GIVEN RECORDS Block Start
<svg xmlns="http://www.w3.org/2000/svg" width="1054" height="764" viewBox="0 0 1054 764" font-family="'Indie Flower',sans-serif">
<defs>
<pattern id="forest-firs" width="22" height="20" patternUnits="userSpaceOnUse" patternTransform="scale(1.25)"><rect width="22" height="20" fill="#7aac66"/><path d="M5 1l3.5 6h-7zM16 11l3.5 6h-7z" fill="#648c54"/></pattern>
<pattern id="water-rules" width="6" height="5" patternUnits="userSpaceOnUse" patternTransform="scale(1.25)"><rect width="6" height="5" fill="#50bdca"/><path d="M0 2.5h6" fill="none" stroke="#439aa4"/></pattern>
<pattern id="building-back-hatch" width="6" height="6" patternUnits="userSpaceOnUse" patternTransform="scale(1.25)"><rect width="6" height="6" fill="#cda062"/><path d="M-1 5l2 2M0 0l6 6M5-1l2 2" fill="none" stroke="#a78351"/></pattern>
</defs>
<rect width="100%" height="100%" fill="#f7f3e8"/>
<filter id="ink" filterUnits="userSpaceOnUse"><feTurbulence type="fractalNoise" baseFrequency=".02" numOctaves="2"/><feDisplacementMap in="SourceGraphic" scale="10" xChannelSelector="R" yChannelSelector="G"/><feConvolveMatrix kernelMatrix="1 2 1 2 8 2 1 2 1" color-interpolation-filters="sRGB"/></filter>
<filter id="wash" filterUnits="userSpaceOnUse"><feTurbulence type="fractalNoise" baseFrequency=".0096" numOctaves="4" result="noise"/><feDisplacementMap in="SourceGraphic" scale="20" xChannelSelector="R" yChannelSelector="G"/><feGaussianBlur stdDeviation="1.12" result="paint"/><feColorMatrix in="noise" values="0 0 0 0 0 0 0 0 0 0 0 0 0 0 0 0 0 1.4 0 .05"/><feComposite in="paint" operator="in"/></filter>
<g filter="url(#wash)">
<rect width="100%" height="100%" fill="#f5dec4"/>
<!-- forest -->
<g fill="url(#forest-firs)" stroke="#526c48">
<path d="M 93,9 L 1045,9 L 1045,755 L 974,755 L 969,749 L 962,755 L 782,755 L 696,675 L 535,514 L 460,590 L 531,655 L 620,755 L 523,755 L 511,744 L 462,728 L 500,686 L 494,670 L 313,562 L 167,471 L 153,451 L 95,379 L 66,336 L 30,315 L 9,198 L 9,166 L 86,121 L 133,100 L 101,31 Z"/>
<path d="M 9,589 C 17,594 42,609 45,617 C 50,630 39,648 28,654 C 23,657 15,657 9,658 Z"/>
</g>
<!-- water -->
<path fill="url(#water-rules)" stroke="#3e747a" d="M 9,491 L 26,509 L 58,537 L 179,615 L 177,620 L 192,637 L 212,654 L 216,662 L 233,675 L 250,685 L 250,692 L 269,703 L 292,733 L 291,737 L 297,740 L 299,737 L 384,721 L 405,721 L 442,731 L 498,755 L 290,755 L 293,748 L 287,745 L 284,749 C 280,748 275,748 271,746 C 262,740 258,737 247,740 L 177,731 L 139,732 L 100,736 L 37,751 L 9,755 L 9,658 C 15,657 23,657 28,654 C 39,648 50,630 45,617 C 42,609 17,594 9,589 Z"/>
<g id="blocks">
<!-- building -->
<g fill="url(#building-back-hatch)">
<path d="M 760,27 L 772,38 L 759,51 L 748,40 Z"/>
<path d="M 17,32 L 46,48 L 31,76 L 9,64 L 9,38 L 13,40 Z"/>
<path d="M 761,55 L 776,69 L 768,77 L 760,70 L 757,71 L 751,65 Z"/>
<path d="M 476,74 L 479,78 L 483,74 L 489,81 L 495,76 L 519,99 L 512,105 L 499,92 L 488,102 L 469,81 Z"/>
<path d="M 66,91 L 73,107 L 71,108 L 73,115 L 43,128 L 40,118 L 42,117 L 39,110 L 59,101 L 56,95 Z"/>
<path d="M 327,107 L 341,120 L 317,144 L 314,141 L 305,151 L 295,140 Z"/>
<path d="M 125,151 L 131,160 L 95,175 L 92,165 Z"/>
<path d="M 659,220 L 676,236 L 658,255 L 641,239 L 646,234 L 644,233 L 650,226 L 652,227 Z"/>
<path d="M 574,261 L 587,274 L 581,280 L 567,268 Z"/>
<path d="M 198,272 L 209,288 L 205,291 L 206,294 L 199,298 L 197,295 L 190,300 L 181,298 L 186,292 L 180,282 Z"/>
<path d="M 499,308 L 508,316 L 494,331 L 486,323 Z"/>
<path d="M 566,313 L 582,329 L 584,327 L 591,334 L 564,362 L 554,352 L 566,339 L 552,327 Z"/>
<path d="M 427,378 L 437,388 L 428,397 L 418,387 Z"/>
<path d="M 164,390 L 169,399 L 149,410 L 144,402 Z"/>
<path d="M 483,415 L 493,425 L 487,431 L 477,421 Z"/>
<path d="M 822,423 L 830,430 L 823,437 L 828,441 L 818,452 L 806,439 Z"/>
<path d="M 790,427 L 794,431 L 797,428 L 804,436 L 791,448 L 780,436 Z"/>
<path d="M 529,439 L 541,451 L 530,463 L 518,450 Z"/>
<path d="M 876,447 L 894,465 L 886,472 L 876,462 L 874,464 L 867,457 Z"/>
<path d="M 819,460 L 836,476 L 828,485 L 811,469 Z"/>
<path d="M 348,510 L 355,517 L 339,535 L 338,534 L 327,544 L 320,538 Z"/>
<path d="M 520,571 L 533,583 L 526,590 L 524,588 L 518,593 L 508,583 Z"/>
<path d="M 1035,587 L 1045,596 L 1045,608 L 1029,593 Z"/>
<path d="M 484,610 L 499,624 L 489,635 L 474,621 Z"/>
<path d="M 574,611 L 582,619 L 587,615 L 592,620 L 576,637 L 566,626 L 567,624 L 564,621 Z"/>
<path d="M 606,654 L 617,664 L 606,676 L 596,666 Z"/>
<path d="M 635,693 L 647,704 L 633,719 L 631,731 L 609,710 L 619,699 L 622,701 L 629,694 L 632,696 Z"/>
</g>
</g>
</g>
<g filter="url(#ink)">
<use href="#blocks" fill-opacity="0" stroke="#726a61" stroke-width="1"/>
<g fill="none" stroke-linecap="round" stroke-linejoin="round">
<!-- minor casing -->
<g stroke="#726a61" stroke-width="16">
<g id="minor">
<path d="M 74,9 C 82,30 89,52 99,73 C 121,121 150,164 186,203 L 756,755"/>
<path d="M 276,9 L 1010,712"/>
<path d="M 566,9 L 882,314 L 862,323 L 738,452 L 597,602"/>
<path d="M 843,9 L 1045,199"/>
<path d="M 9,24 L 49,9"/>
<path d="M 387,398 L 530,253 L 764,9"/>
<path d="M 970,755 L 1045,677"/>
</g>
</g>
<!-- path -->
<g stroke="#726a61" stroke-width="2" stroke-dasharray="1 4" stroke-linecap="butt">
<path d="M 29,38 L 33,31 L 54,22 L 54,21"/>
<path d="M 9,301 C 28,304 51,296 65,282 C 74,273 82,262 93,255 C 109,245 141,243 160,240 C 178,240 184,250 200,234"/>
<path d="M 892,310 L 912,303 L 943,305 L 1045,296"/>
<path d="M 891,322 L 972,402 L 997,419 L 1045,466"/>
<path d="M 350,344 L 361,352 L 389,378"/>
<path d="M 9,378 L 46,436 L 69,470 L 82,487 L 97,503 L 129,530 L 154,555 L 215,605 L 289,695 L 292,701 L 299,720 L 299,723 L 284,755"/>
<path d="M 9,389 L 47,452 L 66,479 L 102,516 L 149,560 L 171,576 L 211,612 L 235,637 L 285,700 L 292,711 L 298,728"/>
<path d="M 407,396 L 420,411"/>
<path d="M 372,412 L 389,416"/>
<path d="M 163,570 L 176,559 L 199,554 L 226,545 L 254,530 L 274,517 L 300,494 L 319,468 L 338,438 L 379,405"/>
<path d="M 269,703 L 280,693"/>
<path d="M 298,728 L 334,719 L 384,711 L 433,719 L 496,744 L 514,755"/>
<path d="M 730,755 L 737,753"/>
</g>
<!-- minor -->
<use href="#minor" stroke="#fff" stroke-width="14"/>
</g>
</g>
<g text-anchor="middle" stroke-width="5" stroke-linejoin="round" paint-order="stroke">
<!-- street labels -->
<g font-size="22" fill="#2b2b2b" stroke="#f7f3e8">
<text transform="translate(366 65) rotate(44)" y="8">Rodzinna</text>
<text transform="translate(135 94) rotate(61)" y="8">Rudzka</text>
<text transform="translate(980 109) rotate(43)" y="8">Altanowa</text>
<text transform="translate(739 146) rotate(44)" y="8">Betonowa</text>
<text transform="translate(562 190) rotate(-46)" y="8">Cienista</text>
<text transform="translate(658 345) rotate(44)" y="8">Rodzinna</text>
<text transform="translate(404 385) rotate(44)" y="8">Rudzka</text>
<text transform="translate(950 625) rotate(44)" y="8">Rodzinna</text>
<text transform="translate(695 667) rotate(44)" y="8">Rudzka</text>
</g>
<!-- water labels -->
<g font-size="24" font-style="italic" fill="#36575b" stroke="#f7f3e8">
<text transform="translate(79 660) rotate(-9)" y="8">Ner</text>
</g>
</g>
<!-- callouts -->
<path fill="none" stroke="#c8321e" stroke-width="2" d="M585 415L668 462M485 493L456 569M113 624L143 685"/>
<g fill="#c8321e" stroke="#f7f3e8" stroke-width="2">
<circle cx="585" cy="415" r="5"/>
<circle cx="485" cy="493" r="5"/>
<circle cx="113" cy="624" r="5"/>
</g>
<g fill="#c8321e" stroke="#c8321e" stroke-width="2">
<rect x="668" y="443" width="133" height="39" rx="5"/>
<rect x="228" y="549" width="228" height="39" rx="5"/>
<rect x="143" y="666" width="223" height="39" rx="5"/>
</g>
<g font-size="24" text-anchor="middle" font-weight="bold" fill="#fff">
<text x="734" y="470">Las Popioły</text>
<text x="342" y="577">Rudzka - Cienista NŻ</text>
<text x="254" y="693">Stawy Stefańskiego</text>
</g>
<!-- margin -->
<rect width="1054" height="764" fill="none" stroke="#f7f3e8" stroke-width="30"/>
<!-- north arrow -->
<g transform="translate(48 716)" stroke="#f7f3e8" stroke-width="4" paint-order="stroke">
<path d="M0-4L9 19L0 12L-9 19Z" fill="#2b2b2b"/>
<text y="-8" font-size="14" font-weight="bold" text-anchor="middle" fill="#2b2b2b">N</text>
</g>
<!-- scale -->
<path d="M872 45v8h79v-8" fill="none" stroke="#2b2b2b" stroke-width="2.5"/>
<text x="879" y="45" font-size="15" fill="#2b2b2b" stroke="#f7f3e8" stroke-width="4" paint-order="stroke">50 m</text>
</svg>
GIVEN RECORDS Block End
PROBLEM DESCRIPTION → Which of the lines above include the word "type"? Copy each of them.

RESPONSE BOX →
<filter id="ink" filterUnits="userSpaceOnUse"><feTurbulence type="fractalNoise" baseFrequency=".02" numOctaves="2"/><feDisplacementMap in="SourceGraphic" scale="10" xChannelSelector="R" yChannelSelector="G"/><feConvolveMatrix kernelMatrix="1 2 1 2 8 2 1 2 1" color-interpolation-filters="sRGB"/></filter>
<filter id="wash" filterUnits="userSpaceOnUse"><feTurbulence type="fractalNoise" baseFrequency=".0096" numOctaves="4" result="noise"/><feDisplacementMap in="SourceGraphic" scale="20" xChannelSelector="R" yChannelSelector="G"/><feGaussianBlur stdDeviation="1.12" result="paint"/><feColorMatrix in="noise" values="0 0 0 0 0 0 0 0 0 0 0 0 0 0 0 0 0 1.4 0 .05"/><feComposite in="paint" operator="in"/></filter>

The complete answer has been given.